Jungle+ Artikel 29.01.2026
Das in vielen US-Bundesstaaten geltende Verbot von Konversionstherapien könnte fallen

Foltern für die Meinungsfreiheit

Noch sind in vielen US-Bundesstaaten sogenannte Konversions­therapien für Minderjährige verboten.

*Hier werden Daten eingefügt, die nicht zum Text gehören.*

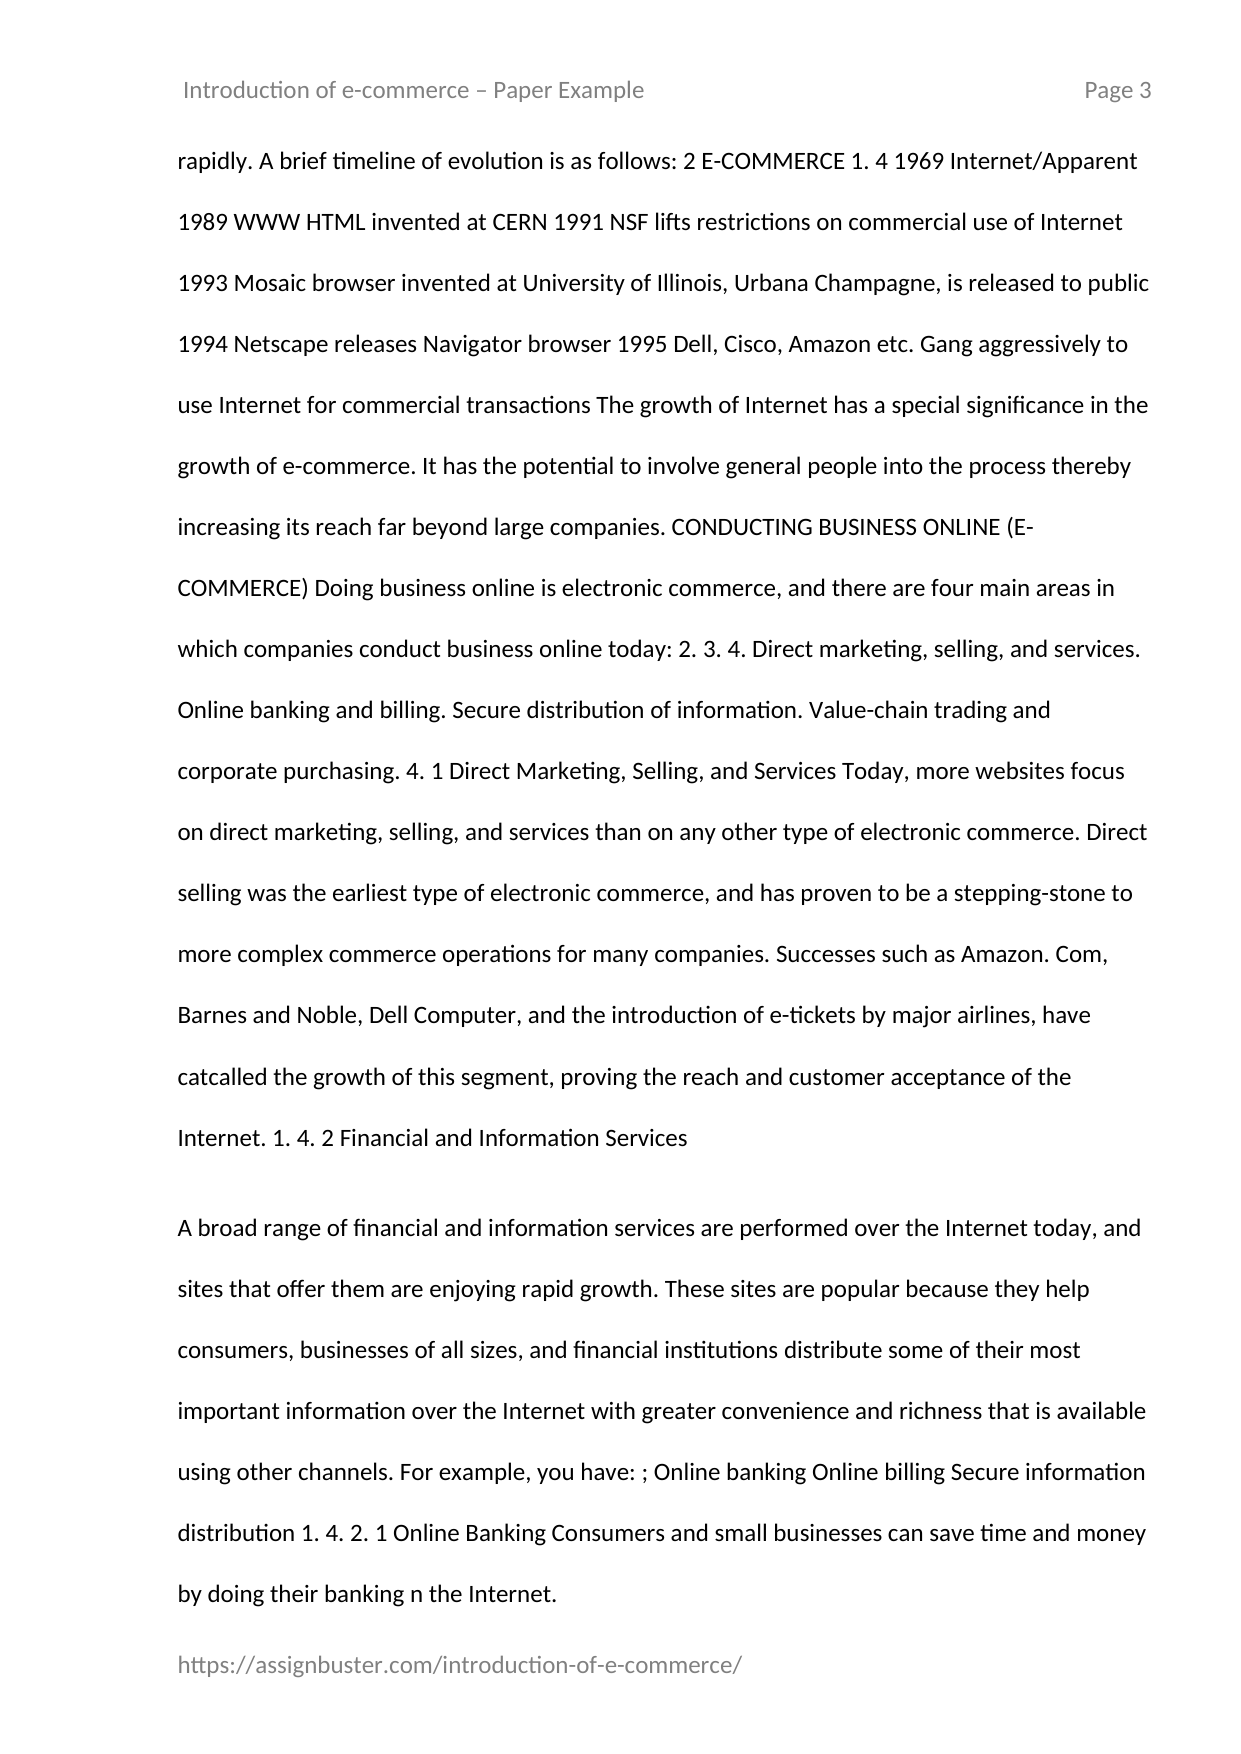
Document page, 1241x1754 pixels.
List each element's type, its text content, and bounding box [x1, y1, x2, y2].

text A broad range of financial and information services are performed over the Internet today, and sites that offer them are enjoying rapid growth. These sites are popular because they help consumers, businesses of all sizes, and financial institutions distribute some of their most important information over the Internet with greater convenience and richness that is available using other channels. For example, you have: ; Online banking Online billing Secure information distribution 1. 4. 2. 1 Online Banking Consumers and small businesses can save time and money by doing their banking n the Internet. [177, 1212, 1152, 1609]
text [177, 145, 1152, 1152]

Der inzwischen mehrheitlich mit religiösen Rechten besetzte Supreme Court könnte dies allerdings in absehbarer Zeit ändern.

»Maulkorberlass« – so nennt die Therapeutin und praktizierende Christin Kaley Chiles aus dem US-amerikanischen Bundesstaat Colorado das dortige gesetzliche Verbot, homo- und transsexuelle Minderjährige einer sogenannten Konversionstherapie zu unterziehen, einer pseudowissenschaftlichen Praktik, die darauf abzielt, die sexuelle Orientierung oder Geschlechtsidentität gesellschaftlichen oder religiösen Normen zu anzugleichen.

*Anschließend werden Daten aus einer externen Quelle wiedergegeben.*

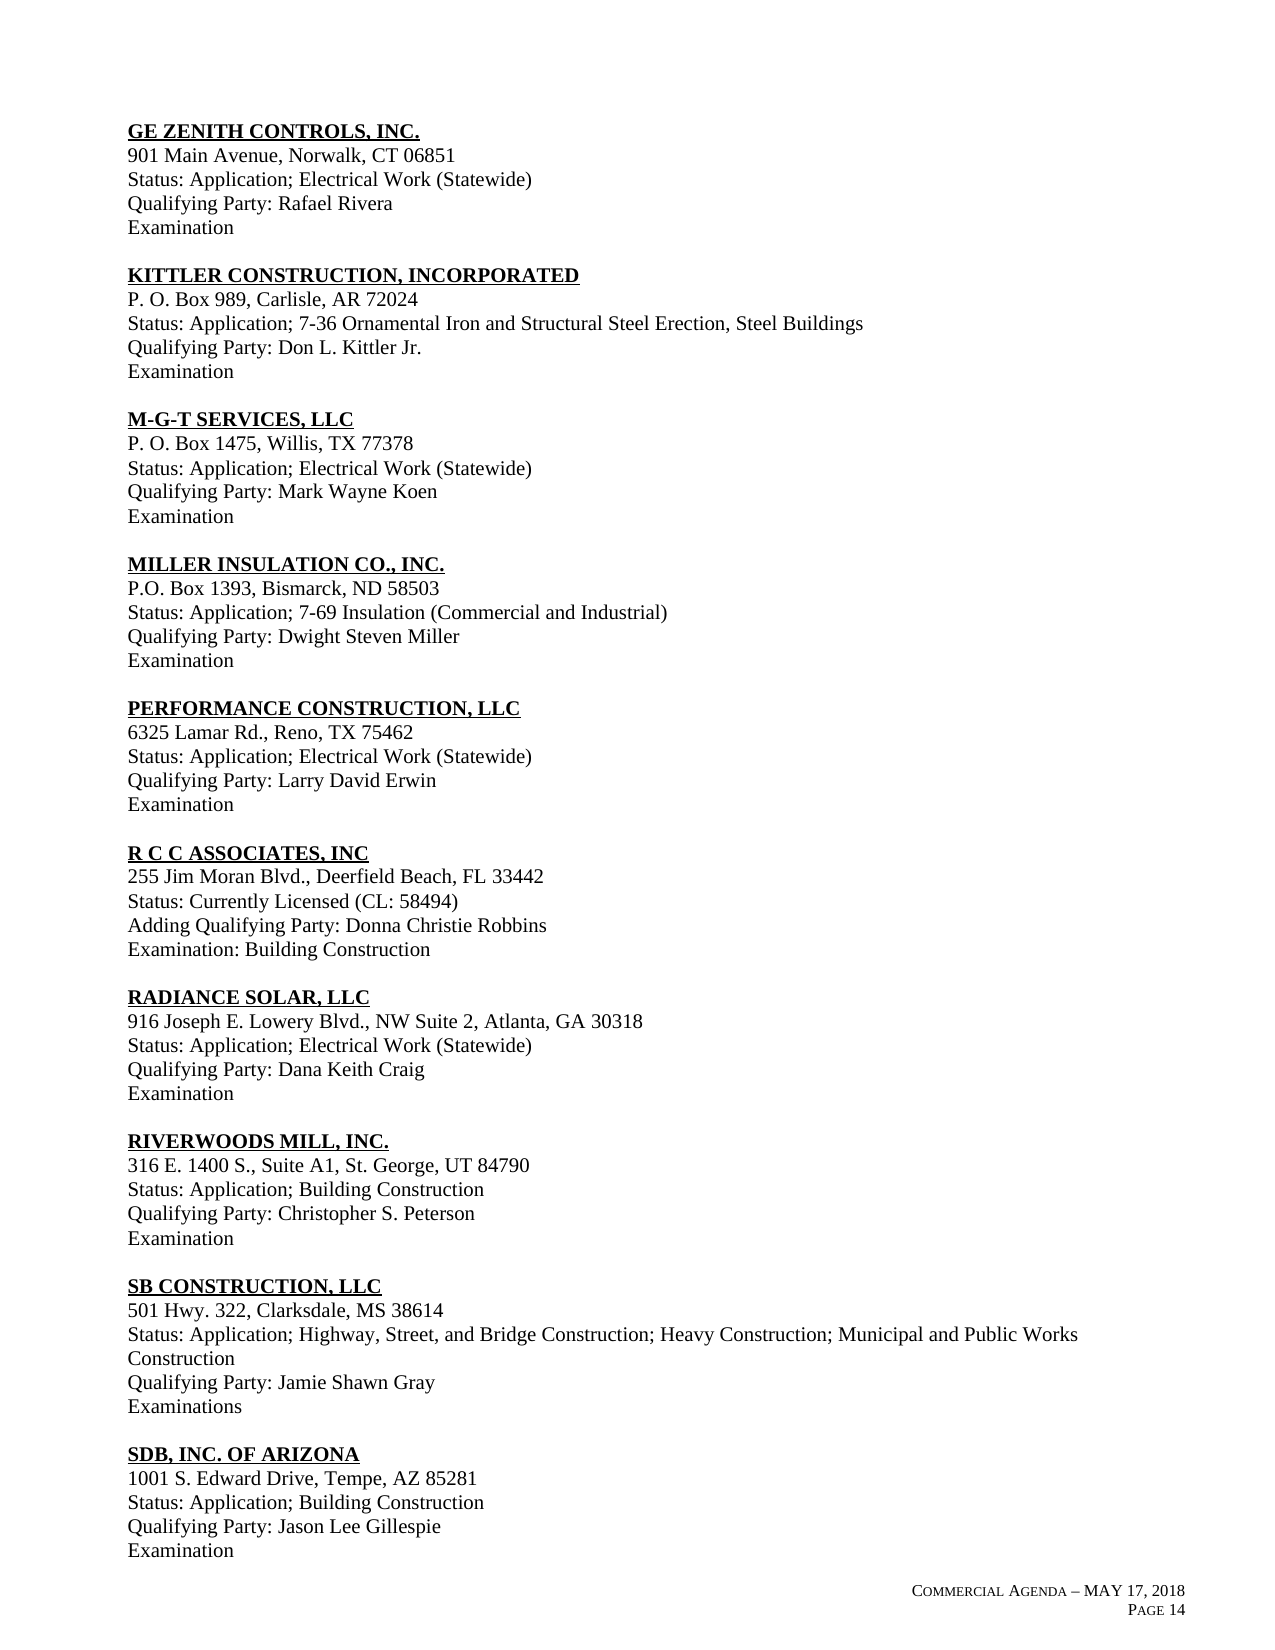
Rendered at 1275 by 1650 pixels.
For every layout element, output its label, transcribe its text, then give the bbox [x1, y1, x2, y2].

Betroffene sollen konditioniert werden, indem man ihnen Elektroschocks zufügt oder mutwillig Erbrechen herbeiführt, während beispielsweise Schwulenpornos gezeigt werden. 

Chiles setzt sich derzeit vor dem Supreme Court, dem Obersten Gerichtshof der Vereinigten Staaten, gegen das Verbot ein. Sie argumentiert, die Regelung, die in ihrem Bundesstaat seit 2019 gilt, verletze ihr Recht auf freie Meinungsäußerung. Denn ihre Überzeugung sei es, dass sich Menschen am besten entwickeln, »wenn sie im Einklang mit Gottes Schöpfung leben – einschließlich des biologischen Geschlechts«. Das Urteil steht noch aus. Bei einer Anhörung im Oktober zeichnete sich allerdings ab, dass Chiles eine Mehrheit der konservativen Richter:in­nen überzeugen dürfte. Mehr als deutlich machte das Richter Samuel Alito: Das Verbot sei eine »eklatante Diskriminierung«.